- **Data for analysis**:
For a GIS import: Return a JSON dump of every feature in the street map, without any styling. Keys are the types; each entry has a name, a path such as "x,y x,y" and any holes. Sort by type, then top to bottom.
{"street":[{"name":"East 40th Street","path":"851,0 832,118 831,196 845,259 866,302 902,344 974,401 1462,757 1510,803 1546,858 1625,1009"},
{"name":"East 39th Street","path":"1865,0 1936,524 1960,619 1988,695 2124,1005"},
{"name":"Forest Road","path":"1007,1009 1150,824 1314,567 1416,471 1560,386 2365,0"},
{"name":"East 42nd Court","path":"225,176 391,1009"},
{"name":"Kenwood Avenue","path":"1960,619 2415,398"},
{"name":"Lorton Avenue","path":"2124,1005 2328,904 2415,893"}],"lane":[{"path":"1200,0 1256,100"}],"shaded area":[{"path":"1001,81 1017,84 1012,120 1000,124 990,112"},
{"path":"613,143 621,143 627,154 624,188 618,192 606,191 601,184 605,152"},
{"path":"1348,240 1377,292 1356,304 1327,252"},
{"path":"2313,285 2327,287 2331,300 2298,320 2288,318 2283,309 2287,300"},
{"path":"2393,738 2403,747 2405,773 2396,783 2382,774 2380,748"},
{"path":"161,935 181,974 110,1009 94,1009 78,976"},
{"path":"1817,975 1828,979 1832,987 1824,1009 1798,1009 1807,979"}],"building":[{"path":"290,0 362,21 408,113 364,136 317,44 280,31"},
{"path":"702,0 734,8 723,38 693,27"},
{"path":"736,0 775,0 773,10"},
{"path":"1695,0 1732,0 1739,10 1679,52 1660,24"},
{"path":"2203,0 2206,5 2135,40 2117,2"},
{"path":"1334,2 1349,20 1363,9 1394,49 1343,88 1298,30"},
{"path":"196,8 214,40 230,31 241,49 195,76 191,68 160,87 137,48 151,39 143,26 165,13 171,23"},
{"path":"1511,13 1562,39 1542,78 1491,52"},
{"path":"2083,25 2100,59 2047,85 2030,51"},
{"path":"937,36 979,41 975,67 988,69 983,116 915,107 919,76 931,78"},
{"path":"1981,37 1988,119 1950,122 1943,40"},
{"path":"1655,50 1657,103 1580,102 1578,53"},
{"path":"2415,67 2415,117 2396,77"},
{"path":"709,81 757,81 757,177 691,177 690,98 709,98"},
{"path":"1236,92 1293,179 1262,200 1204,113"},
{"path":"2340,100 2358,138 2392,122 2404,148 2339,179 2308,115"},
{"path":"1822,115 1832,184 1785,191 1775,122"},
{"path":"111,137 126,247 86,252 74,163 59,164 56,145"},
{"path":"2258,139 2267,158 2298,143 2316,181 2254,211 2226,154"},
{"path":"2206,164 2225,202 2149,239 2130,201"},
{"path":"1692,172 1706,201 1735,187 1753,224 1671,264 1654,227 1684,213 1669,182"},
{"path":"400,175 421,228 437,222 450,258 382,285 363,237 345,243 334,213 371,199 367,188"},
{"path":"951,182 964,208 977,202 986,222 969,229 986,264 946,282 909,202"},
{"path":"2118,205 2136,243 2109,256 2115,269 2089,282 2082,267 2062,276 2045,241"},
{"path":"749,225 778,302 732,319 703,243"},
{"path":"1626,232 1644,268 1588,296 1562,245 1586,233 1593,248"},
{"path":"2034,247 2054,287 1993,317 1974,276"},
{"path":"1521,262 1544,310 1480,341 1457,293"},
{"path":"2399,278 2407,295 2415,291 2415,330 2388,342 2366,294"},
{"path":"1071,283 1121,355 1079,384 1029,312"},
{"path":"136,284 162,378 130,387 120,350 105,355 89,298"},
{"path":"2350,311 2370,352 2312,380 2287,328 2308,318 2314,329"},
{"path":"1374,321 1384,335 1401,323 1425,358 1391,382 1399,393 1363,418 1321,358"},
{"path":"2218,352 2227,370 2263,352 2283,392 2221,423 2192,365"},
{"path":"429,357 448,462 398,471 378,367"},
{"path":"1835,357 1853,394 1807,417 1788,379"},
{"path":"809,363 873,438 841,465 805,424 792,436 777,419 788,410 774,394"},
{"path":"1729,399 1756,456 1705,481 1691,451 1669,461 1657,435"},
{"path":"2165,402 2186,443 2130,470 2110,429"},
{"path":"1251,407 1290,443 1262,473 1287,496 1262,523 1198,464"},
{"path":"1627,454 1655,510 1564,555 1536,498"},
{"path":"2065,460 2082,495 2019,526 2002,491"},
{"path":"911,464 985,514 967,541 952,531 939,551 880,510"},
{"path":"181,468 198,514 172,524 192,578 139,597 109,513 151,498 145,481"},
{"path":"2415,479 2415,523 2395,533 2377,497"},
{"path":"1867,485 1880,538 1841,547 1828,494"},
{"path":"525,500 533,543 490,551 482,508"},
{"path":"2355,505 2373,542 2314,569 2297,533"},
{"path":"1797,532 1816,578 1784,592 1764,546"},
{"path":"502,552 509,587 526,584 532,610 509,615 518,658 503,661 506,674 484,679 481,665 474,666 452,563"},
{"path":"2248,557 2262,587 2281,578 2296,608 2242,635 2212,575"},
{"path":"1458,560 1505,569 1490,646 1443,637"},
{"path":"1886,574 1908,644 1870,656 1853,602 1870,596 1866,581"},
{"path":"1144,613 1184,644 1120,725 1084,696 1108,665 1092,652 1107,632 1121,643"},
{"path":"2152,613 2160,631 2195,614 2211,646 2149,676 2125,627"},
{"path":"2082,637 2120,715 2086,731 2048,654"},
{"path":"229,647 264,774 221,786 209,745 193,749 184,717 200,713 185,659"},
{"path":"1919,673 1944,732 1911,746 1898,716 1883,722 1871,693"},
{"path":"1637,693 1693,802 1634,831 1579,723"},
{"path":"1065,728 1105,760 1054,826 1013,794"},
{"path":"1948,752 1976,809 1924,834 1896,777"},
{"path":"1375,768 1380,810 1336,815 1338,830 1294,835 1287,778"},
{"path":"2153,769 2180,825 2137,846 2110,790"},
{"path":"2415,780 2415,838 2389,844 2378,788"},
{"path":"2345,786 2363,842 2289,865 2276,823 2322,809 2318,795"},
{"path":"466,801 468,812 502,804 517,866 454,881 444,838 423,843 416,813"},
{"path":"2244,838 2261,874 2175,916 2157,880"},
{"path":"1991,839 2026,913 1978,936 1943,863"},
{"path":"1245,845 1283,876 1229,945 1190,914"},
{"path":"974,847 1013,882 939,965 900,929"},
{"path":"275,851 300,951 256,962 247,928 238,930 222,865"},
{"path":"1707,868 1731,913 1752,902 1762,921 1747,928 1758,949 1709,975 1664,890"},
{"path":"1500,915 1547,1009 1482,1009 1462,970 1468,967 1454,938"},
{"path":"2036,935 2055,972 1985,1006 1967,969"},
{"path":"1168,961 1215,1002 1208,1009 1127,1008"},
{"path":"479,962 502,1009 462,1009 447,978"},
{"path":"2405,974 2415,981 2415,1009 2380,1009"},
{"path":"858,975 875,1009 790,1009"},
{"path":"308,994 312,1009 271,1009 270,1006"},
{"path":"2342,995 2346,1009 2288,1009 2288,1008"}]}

- **Exercise goal**: Reproduce each record exactly, leaving nothing out.

- **Answer to the exercise**:
For a GIS import: Return a JSON dump of every feature in the street map, without any styling. Keys are the types; each entry has a name, a path such as "x,y x,y" and any holes. Sort by type, then top to bottom.
{"street":[{"name":"East 40th Street","path":"851,0 832,118 831,196 845,259 866,302 902,344 974,401 1462,757 1510,803 1546,858 1625,1009"},
{"name":"East 39th Street","path":"1865,0 1936,524 1960,619 1988,695 2124,1005"},
{"name":"Forest Road","path":"1007,1009 1150,824 1314,567 1416,471 1560,386 2365,0"},
{"name":"East 42nd Court","path":"225,176 391,1009"},
{"name":"Kenwood Avenue","path":"1960,619 2415,398"},
{"name":"Lorton Avenue","path":"2124,1005 2328,904 2415,893"}],"lane":[{"path":"1200,0 1256,100"}],"shaded area":[{"path":"1001,81 1017,84 1012,120 1000,124 990,112"},
{"path":"613,143 621,143 627,154 624,188 618,192 606,191 601,184 605,152"},
{"path":"1348,240 1377,292 1356,304 1327,252"},
{"path":"2313,285 2327,287 2331,300 2298,320 2288,318 2283,309 2287,300"},
{"path":"2393,738 2403,747 2405,773 2396,783 2382,774 2380,748"},
{"path":"161,935 181,974 110,1009 94,1009 78,976"},
{"path":"1817,975 1828,979 1832,987 1824,1009 1798,1009 1807,979"}],"building":[{"path":"290,0 362,21 408,113 364,136 317,44 280,31"},
{"path":"702,0 734,8 723,38 693,27"},
{"path":"736,0 775,0 773,10"},
{"path":"1695,0 1732,0 1739,10 1679,52 1660,24"},
{"path":"2203,0 2206,5 2135,40 2117,2"},
{"path":"1334,2 1349,20 1363,9 1394,49 1343,88 1298,30"},
{"path":"196,8 214,40 230,31 241,49 195,76 191,68 160,87 137,48 151,39 143,26 165,13 171,23"},
{"path":"1511,13 1562,39 1542,78 1491,52"},
{"path":"2083,25 2100,59 2047,85 2030,51"},
{"path":"937,36 979,41 975,67 988,69 983,116 915,107 919,76 931,78"},
{"path":"1981,37 1988,119 1950,122 1943,40"},
{"path":"1655,50 1657,103 1580,102 1578,53"},
{"path":"2415,67 2415,117 2396,77"},
{"path":"709,81 757,81 757,177 691,177 690,98 709,98"},
{"path":"1236,92 1293,179 1262,200 1204,113"},
{"path":"2340,100 2358,138 2392,122 2404,148 2339,179 2308,115"},
{"path":"1822,115 1832,184 1785,191 1775,122"},
{"path":"111,137 126,247 86,252 74,163 59,164 56,145"},
{"path":"2258,139 2267,158 2298,143 2316,181 2254,211 2226,154"},
{"path":"2206,164 2225,202 2149,239 2130,201"},
{"path":"1692,172 1706,201 1735,187 1753,224 1671,264 1654,227 1684,213 1669,182"},
{"path":"400,175 421,228 437,222 450,258 382,285 363,237 345,243 334,213 371,199 367,188"},
{"path":"951,182 964,208 977,202 986,222 969,229 986,264 946,282 909,202"},
{"path":"2118,205 2136,243 2109,256 2115,269 2089,282 2082,267 2062,276 2045,241"},
{"path":"749,225 778,302 732,319 703,243"},
{"path":"1626,232 1644,268 1588,296 1562,245 1586,233 1593,248"},
{"path":"2034,247 2054,287 1993,317 1974,276"},
{"path":"1521,262 1544,310 1480,341 1457,293"},
{"path":"2399,278 2407,295 2415,291 2415,330 2388,342 2366,294"},
{"path":"1071,283 1121,355 1079,384 1029,312"},
{"path":"136,284 162,378 130,387 120,350 105,355 89,298"},
{"path":"2350,311 2370,352 2312,380 2287,328 2308,318 2314,329"},
{"path":"1374,321 1384,335 1401,323 1425,358 1391,382 1399,393 1363,418 1321,358"},
{"path":"2218,352 2227,370 2263,352 2283,392 2221,423 2192,365"},
{"path":"429,357 448,462 398,471 378,367"},
{"path":"1835,357 1853,394 1807,417 1788,379"},
{"path":"809,363 873,438 841,465 805,424 792,436 777,419 788,410 774,394"},
{"path":"1729,399 1756,456 1705,481 1691,451 1669,461 1657,435"},
{"path":"2165,402 2186,443 2130,470 2110,429"},
{"path":"1251,407 1290,443 1262,473 1287,496 1262,523 1198,464"},
{"path":"1627,454 1655,510 1564,555 1536,498"},
{"path":"2065,460 2082,495 2019,526 2002,491"},
{"path":"911,464 985,514 967,541 952,531 939,551 880,510"},
{"path":"181,468 198,514 172,524 192,578 139,597 109,513 151,498 145,481"},
{"path":"2415,479 2415,523 2395,533 2377,497"},
{"path":"1867,485 1880,538 1841,547 1828,494"},
{"path":"525,500 533,543 490,551 482,508"},
{"path":"2355,505 2373,542 2314,569 2297,533"},
{"path":"1797,532 1816,578 1784,592 1764,546"},
{"path":"502,552 509,587 526,584 532,610 509,615 518,658 503,661 506,674 484,679 481,665 474,666 452,563"},
{"path":"2248,557 2262,587 2281,578 2296,608 2242,635 2212,575"},
{"path":"1458,560 1505,569 1490,646 1443,637"},
{"path":"1886,574 1908,644 1870,656 1853,602 1870,596 1866,581"},
{"path":"1144,613 1184,644 1120,725 1084,696 1108,665 1092,652 1107,632 1121,643"},
{"path":"2152,613 2160,631 2195,614 2211,646 2149,676 2125,627"},
{"path":"2082,637 2120,715 2086,731 2048,654"},
{"path":"229,647 264,774 221,786 209,745 193,749 184,717 200,713 185,659"},
{"path":"1919,673 1944,732 1911,746 1898,716 1883,722 1871,693"},
{"path":"1637,693 1693,802 1634,831 1579,723"},
{"path":"1065,728 1105,760 1054,826 1013,794"},
{"path":"1948,752 1976,809 1924,834 1896,777"},
{"path":"1375,768 1380,810 1336,815 1338,830 1294,835 1287,778"},
{"path":"2153,769 2180,825 2137,846 2110,790"},
{"path":"2415,780 2415,838 2389,844 2378,788"},
{"path":"2345,786 2363,842 2289,865 2276,823 2322,809 2318,795"},
{"path":"466,801 468,812 502,804 517,866 454,881 444,838 423,843 416,813"},
{"path":"2244,838 2261,874 2175,916 2157,880"},
{"path":"1991,839 2026,913 1978,936 1943,863"},
{"path":"1245,845 1283,876 1229,945 1190,914"},
{"path":"974,847 1013,882 939,965 900,929"},
{"path":"275,851 300,951 256,962 247,928 238,930 222,865"},
{"path":"1707,868 1731,913 1752,902 1762,921 1747,928 1758,949 1709,975 1664,890"},
{"path":"1500,915 1547,1009 1482,1009 1462,970 1468,967 1454,938"},
{"path":"2036,935 2055,972 1985,1006 1967,969"},
{"path":"1168,961 1215,1002 1208,1009 1127,1008"},
{"path":"479,962 502,1009 462,1009 447,978"},
{"path":"2405,974 2415,981 2415,1009 2380,1009"},
{"path":"858,975 875,1009 790,1009"},
{"path":"308,994 312,1009 271,1009 270,1006"},
{"path":"2342,995 2346,1009 2288,1009 2288,1008"}]}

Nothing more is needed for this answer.